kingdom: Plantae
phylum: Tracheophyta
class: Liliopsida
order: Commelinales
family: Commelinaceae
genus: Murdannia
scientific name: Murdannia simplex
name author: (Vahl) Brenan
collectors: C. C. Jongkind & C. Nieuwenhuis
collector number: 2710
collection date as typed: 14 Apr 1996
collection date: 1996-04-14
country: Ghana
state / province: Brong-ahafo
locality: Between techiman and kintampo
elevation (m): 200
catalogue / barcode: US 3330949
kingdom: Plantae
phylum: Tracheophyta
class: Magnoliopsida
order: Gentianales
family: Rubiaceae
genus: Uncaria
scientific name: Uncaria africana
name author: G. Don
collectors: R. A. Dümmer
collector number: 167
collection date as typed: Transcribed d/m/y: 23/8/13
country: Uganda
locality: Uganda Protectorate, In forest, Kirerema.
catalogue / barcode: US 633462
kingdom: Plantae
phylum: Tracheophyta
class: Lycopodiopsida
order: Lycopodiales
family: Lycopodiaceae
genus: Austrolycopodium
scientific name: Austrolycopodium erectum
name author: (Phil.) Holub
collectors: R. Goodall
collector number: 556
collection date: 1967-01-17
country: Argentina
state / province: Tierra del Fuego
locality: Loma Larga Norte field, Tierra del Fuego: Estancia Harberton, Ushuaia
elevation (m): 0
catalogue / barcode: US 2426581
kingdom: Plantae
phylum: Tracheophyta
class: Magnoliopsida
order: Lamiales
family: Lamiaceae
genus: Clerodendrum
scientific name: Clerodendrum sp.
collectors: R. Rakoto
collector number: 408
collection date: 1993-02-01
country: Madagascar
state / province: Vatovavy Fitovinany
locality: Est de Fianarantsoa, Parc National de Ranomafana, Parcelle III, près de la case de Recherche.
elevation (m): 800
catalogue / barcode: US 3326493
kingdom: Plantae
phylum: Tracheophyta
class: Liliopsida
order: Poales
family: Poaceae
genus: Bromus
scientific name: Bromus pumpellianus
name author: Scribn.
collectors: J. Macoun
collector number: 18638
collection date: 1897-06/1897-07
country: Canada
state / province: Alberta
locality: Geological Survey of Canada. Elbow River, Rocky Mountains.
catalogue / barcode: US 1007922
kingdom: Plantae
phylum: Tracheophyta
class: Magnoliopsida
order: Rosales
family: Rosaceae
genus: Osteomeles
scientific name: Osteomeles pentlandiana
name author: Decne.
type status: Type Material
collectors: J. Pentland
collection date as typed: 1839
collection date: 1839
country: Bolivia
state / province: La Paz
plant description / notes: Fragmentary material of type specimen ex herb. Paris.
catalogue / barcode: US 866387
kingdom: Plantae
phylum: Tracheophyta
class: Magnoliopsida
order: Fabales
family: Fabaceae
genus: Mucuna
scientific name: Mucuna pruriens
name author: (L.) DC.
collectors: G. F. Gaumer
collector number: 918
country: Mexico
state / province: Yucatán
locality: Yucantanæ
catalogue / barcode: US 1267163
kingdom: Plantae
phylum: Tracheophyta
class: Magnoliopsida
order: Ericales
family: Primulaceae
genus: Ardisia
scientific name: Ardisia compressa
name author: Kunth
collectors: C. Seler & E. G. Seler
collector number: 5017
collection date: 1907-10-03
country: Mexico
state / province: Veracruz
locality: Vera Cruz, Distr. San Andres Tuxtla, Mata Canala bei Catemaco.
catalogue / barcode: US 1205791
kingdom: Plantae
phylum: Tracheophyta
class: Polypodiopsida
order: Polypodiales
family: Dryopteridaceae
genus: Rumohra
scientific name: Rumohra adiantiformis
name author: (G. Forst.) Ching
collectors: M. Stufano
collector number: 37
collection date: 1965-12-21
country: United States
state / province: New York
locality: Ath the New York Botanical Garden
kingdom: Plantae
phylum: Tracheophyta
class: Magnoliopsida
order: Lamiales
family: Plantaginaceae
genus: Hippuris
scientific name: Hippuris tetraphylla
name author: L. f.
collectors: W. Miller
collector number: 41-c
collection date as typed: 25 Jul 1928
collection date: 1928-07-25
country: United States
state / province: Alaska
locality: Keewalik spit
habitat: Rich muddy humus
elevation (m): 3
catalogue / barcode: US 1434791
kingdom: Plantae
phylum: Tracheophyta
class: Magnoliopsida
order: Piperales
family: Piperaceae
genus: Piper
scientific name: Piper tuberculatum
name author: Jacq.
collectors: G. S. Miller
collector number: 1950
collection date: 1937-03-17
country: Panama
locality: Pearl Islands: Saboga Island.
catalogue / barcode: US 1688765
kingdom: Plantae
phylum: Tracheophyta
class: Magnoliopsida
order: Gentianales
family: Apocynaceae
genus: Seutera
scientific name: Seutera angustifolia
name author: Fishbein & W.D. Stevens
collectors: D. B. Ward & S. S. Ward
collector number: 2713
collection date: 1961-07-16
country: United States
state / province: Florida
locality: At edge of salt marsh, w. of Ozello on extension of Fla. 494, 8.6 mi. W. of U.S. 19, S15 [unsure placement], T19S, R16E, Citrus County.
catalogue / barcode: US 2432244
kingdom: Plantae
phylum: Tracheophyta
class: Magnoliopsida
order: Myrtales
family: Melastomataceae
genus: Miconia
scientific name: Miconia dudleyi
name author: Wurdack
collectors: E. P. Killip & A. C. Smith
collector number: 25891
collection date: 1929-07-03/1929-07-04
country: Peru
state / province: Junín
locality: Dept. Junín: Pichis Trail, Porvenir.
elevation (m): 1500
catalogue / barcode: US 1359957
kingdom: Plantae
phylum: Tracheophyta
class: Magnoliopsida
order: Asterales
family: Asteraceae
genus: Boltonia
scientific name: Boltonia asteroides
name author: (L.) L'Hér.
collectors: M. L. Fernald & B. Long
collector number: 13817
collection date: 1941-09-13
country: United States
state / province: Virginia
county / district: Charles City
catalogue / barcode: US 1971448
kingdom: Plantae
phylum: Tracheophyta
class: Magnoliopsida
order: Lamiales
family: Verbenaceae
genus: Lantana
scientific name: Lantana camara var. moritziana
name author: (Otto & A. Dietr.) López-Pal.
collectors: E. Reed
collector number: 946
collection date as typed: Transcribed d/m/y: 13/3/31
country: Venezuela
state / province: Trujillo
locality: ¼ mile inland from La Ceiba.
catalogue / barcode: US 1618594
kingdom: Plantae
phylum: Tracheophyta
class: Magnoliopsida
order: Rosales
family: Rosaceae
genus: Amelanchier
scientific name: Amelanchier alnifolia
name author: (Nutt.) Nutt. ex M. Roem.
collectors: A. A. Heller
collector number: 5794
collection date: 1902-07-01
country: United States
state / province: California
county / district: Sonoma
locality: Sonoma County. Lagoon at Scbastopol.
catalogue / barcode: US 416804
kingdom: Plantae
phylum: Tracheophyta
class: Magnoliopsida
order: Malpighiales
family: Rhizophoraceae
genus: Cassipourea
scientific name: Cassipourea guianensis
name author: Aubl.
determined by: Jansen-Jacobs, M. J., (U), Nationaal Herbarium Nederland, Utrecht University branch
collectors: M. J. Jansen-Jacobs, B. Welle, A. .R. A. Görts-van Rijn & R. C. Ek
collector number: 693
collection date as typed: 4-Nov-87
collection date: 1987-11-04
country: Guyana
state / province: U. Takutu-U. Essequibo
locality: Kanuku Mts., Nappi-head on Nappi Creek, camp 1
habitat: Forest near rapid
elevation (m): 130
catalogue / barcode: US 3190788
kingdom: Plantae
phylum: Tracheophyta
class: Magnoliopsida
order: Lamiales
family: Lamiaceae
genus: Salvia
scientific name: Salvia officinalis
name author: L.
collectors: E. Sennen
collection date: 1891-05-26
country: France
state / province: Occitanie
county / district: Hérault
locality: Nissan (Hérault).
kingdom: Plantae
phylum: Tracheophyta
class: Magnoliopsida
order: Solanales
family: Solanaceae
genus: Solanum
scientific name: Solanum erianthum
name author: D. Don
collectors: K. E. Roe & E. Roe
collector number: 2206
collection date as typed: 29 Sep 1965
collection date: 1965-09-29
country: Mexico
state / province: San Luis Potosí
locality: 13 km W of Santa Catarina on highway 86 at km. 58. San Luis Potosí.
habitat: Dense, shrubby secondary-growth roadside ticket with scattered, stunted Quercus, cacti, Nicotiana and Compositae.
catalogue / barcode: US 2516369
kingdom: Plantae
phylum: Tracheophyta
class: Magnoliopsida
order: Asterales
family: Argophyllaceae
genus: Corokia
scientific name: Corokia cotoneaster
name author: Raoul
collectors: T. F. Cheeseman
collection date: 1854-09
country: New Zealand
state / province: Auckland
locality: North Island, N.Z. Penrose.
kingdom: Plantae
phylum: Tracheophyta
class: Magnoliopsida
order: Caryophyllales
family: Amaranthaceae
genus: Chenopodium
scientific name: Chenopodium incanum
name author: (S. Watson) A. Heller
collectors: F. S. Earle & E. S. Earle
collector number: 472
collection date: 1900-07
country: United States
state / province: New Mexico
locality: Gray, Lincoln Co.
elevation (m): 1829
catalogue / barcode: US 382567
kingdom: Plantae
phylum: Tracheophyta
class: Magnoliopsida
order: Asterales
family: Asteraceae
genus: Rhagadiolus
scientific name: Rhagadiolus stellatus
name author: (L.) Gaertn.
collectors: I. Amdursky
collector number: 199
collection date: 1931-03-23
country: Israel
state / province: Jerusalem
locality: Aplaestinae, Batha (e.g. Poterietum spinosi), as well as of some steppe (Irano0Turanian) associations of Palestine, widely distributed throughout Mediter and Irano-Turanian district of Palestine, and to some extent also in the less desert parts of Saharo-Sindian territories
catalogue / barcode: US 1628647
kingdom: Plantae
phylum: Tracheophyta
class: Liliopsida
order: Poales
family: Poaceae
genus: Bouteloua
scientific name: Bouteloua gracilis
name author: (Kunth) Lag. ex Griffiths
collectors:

__Problem requirements__
Render the lines from the one with "genus: Murdannia" to the one with "catalogue / barcode: US 633462" as a JSON list of strings, one string per line and no blank lines.

__Right answer__
[
  "genus: Murdannia",
  "scientific name: Murdannia simplex",
  "name author: (Vahl) Brenan",
  "collectors: C. C. Jongkind & C. Nieuwenhuis",
  "collector number: 2710",
  "collection date as typed: 14 Apr 1996",
  "collection date: 1996-04-14",
  "country: Ghana",
  "state / province: Brong-ahafo",
  "locality: Between techiman and kintampo",
  "elevation (m): 200",
  "catalogue / barcode: US 3330949",
  "kingdom: Plantae",
  "phylum: Tracheophyta",
  "class: Magnoliopsida",
  "order: Gentianales",
  "family: Rubiaceae",
  "genus: Uncaria",
  "scientific name: Uncaria africana",
  "name author: G. Don",
  "collectors: R. A. Dümmer",
  "collector number: 167",
  "collection date as typed: Transcribed d/m/y: 23/8/13",
  "country: Uganda",
  "locality: Uganda Protectorate, In forest, Kirerema.",
  "catalogue / barcode: US 633462"
]